Top of RECORDS FOR PROCESSING

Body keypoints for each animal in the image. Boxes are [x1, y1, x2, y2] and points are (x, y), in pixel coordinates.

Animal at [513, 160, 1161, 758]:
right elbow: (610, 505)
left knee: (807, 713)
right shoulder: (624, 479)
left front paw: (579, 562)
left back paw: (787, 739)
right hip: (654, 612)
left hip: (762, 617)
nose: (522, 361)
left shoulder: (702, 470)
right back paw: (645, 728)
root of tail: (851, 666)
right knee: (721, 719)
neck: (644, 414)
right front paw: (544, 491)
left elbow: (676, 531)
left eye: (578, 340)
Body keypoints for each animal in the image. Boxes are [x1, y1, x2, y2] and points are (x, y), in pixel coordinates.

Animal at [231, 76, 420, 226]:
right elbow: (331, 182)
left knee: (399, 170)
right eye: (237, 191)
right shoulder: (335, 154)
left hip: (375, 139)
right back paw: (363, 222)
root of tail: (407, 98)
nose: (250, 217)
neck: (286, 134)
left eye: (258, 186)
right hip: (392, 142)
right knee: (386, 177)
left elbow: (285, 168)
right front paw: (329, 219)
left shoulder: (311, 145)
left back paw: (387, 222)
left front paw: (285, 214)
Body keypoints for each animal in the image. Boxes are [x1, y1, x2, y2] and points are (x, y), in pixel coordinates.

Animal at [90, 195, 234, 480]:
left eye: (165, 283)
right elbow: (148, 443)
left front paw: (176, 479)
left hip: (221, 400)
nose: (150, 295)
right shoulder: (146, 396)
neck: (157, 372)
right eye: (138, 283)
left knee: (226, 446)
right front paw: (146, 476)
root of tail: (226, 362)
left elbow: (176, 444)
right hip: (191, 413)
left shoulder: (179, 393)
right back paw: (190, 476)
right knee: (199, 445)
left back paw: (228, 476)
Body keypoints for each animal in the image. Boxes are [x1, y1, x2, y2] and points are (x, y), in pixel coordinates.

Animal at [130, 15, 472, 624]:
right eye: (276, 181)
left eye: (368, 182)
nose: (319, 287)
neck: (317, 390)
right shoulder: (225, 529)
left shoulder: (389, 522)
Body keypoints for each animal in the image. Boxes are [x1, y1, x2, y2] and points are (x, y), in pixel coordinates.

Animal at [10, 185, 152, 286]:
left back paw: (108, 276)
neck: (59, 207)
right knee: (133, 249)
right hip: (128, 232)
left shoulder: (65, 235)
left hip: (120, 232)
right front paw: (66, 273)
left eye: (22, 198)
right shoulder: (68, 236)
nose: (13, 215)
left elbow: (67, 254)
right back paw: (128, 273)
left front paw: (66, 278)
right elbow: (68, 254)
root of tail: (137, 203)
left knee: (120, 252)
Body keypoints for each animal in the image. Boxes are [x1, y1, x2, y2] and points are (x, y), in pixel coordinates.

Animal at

Bottom of RECORDS FOR PROCESSING
Top of RECORDS FOR PROCESSING

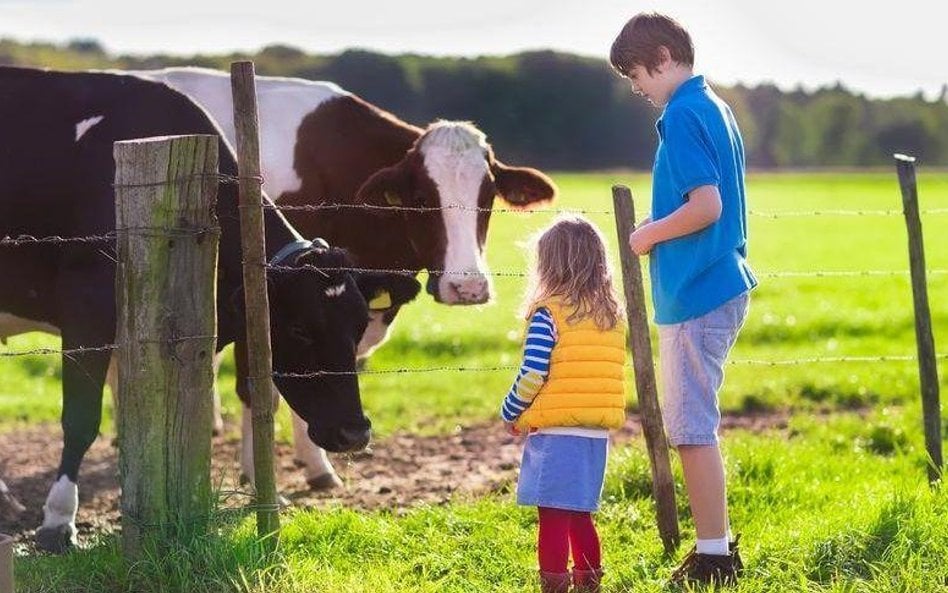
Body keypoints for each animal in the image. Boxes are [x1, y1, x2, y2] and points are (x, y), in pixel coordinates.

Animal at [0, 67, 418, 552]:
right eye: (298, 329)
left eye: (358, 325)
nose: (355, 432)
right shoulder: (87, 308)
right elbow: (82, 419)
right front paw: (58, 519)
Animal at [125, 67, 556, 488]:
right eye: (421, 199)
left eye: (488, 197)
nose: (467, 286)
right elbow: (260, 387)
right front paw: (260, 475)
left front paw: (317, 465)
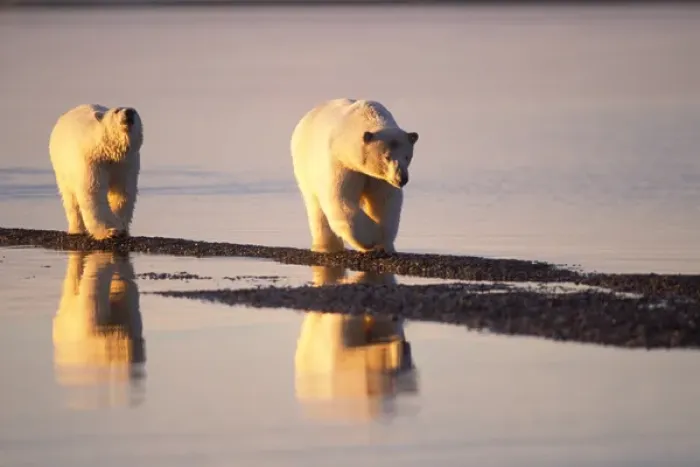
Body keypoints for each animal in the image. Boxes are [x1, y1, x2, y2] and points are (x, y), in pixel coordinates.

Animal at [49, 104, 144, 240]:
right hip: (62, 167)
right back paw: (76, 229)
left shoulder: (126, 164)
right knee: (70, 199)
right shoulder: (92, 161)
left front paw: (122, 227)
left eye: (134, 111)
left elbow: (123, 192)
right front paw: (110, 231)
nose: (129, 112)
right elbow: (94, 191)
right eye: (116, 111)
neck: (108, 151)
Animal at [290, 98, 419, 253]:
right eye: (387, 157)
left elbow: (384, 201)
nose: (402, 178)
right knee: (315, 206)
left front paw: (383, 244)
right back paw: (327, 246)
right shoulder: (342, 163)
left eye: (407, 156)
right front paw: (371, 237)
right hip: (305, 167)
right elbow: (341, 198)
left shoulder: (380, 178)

Bottom of RECORDS FOR PROCESSING
Top of RECORDS FOR PROCESSING

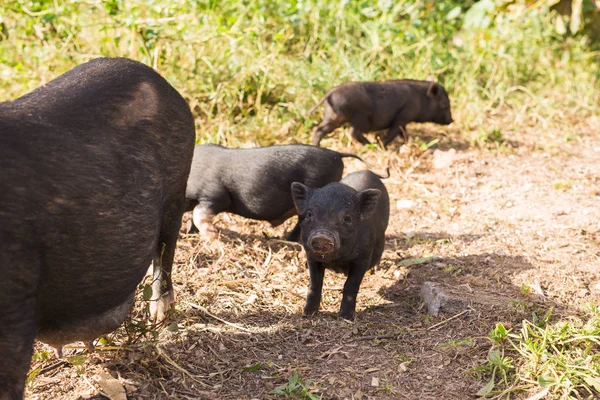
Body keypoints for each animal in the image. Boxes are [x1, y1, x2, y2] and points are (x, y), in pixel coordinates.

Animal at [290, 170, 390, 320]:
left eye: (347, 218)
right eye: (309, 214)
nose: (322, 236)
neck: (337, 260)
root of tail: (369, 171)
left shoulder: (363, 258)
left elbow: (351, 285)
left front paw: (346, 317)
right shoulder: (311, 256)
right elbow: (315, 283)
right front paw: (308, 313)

Bottom of RECORDS FOR PROCESSING

• _WORK TO COMPLETE_: A verbatim transcription is needed of the lines above, starting at the line with "right elbow: (148, 443)" and ending at the line with "left shoulder: (389, 522)", both included, and of nothing else.

• _EXPECTED ANSWER_:
right elbow: (148, 443)
left front paw: (176, 479)
left hip: (221, 400)
nose: (150, 295)
right shoulder: (146, 396)
neck: (157, 372)
right eye: (138, 283)
left knee: (226, 446)
right front paw: (146, 476)
root of tail: (226, 362)
left elbow: (176, 444)
right hip: (191, 413)
left shoulder: (179, 393)
right back paw: (190, 476)
right knee: (199, 445)
left back paw: (228, 476)
Body keypoints for each animal in the image. Boxes are [x1, y1, x2, y2] and points are (x, y), in pixel coordinates.

Animal at [130, 15, 472, 624]:
right eye: (276, 181)
left eye: (368, 182)
nose: (319, 287)
neck: (317, 390)
right shoulder: (225, 529)
left shoulder: (389, 522)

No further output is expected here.